» Task statement: Work through the lines below and count those holding "Jing"; reply with the number only.

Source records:
+++++
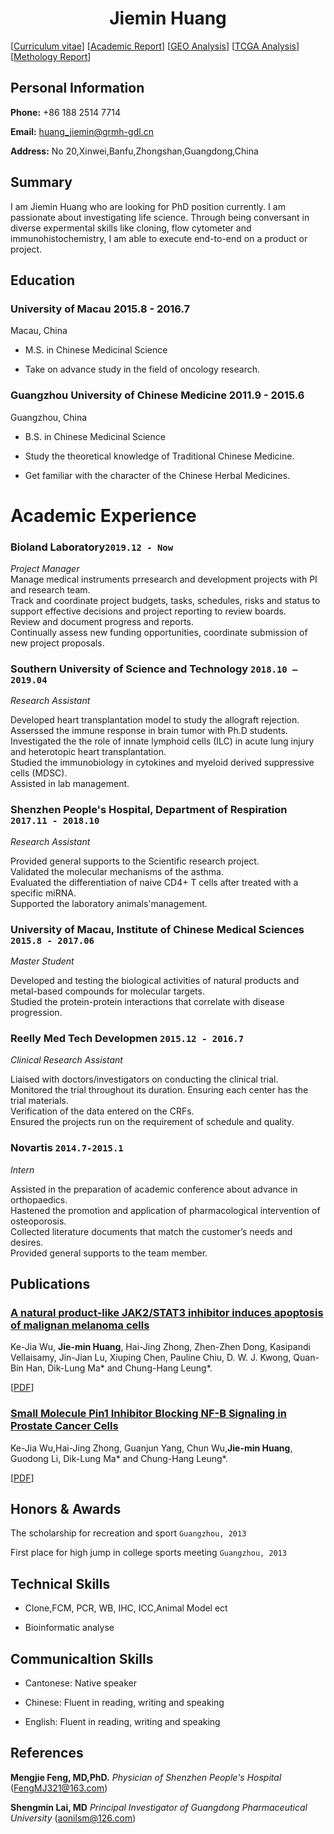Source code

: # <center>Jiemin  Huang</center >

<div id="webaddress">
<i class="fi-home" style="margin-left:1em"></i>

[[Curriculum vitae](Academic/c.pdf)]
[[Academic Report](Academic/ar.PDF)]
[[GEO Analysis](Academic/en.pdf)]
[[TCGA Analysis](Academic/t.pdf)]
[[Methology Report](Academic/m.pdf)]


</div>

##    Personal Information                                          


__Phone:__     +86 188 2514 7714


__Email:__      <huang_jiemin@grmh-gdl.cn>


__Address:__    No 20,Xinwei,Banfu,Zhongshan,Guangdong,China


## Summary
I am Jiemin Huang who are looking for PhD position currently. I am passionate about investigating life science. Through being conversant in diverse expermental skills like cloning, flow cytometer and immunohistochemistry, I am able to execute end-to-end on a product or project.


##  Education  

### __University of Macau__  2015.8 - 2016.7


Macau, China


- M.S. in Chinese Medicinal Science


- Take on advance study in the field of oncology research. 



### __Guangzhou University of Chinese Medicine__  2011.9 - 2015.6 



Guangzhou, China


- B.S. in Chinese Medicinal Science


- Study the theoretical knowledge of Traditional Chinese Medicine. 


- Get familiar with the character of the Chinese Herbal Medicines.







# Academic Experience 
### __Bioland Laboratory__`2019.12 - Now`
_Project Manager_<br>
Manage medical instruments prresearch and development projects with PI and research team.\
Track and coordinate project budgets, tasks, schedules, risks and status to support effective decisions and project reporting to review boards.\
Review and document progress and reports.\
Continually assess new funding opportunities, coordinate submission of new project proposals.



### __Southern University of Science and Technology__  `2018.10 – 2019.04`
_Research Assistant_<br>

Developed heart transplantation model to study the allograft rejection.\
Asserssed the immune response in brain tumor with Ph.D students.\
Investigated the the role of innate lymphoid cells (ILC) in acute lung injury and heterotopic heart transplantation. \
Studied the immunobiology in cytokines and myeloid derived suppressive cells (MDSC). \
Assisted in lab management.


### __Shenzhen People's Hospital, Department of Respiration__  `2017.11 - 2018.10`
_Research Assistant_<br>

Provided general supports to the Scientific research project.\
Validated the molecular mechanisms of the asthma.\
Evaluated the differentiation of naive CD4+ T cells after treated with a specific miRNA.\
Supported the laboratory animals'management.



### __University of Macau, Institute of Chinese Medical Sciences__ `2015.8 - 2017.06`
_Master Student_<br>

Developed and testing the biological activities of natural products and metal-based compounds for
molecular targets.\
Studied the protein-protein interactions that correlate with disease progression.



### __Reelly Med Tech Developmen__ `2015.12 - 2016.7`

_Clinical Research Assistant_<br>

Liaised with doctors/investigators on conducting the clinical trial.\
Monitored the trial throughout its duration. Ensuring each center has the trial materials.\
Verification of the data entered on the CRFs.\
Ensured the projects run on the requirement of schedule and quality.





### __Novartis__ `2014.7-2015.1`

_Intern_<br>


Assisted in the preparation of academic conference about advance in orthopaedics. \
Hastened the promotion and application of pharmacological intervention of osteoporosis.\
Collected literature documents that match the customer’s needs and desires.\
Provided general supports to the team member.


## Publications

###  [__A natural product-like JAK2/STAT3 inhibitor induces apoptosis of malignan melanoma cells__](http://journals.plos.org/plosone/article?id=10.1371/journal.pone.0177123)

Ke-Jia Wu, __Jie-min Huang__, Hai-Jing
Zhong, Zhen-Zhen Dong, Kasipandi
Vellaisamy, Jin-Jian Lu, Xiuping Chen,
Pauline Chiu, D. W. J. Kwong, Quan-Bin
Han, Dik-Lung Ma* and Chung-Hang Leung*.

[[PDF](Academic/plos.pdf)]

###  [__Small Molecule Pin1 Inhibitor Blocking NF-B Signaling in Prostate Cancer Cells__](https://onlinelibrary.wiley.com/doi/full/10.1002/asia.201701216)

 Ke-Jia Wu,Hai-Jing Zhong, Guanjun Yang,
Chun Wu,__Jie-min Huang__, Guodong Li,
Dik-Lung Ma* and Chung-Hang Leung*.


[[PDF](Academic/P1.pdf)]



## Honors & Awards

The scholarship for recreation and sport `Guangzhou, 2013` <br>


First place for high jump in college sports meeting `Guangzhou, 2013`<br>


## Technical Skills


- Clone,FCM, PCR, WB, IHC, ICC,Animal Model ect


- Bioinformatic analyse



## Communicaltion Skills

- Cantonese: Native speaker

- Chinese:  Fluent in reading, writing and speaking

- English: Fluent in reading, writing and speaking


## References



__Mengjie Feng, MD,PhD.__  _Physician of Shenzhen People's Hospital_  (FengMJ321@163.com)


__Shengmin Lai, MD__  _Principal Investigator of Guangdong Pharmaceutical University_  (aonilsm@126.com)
+++++
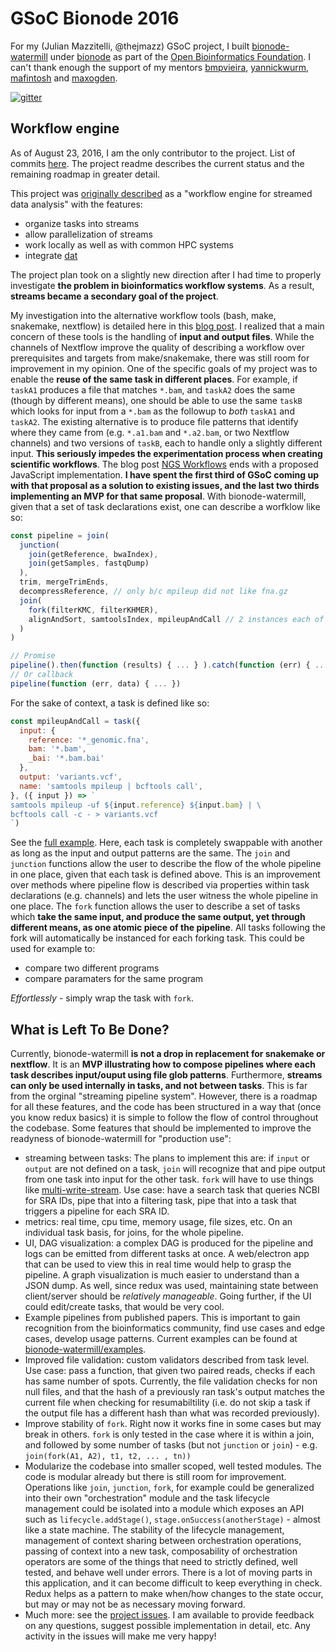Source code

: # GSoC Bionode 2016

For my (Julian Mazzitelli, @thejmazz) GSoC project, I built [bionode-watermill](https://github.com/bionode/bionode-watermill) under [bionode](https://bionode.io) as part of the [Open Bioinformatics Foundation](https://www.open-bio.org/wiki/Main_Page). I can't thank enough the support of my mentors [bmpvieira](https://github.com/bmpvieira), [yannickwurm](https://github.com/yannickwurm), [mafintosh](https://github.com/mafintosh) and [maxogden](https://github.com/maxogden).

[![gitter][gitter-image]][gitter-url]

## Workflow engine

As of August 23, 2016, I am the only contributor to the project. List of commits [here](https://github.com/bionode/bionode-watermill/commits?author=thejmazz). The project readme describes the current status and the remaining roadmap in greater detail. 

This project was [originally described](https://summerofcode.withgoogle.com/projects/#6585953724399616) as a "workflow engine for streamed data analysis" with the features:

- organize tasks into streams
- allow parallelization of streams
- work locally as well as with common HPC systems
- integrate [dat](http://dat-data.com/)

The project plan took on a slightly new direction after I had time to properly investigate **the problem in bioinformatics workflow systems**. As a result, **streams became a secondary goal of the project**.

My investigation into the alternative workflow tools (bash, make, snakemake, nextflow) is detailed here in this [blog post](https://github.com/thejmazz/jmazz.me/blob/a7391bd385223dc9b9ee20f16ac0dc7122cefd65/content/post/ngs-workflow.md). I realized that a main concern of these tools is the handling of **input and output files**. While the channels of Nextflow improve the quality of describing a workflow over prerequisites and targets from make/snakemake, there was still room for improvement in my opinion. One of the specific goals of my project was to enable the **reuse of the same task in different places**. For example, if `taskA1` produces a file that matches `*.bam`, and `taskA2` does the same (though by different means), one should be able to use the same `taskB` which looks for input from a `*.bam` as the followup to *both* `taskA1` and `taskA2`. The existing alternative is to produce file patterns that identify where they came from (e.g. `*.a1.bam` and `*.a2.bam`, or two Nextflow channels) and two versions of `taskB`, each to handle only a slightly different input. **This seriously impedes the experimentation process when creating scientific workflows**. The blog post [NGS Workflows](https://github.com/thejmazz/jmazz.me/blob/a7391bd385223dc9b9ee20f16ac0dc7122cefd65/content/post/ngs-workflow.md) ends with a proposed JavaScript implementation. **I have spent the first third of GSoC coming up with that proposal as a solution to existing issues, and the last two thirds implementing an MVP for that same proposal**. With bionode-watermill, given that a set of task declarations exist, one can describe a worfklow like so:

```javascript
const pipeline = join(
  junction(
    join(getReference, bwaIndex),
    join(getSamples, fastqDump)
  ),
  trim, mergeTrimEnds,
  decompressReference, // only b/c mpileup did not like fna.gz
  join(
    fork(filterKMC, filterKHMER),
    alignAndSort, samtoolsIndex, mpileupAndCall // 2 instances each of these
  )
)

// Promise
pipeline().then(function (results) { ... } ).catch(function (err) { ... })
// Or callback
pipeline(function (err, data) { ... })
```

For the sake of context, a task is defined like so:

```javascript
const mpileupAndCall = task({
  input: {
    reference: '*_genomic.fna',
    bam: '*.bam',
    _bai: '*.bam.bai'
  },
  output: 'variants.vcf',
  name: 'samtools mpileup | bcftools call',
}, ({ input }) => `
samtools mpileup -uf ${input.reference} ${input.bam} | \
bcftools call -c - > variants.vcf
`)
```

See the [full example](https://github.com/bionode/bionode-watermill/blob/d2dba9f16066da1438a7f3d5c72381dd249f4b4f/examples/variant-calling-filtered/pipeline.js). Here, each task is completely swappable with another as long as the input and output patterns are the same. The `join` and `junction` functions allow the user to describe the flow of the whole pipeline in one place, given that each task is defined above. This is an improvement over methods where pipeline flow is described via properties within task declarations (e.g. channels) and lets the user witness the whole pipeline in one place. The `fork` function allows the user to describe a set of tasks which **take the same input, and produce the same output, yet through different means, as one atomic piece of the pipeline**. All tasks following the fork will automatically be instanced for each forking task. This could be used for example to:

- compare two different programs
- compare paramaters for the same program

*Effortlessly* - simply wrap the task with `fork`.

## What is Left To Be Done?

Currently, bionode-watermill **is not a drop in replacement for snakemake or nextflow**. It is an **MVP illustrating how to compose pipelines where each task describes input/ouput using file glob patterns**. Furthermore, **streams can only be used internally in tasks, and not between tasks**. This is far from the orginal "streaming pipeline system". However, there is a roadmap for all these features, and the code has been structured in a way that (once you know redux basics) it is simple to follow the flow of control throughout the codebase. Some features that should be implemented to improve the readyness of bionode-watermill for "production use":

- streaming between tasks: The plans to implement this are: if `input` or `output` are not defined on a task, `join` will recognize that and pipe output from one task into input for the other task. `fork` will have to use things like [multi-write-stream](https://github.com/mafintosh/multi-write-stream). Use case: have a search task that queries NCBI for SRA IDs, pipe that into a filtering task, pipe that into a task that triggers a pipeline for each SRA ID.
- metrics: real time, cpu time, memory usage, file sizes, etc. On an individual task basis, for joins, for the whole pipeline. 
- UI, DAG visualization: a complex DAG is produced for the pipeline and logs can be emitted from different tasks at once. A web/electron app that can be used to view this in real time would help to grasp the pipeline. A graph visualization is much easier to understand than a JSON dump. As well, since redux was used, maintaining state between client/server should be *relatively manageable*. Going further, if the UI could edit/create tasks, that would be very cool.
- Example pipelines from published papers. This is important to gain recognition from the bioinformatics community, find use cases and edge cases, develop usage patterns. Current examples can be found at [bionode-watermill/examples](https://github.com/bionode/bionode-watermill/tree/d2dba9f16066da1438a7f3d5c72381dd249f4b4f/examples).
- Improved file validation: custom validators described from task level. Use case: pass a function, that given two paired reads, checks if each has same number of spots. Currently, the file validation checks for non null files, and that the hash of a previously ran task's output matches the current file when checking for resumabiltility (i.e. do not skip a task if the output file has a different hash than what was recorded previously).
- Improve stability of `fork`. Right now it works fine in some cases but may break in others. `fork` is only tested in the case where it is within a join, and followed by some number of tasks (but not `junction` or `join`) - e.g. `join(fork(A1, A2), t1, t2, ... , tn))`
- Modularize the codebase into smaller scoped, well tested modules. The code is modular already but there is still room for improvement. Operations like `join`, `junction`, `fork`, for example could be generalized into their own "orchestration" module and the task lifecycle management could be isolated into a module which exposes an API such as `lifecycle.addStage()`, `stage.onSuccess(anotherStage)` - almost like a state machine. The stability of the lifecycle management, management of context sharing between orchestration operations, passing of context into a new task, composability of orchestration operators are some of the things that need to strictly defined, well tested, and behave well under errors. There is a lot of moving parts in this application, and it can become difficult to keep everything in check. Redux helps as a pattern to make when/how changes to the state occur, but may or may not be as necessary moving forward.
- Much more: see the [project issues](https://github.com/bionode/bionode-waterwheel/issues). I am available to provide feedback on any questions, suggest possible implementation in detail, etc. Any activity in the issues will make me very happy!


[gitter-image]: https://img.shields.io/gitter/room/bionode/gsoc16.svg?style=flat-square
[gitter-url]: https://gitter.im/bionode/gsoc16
+++++
» Solution to this exercise: 2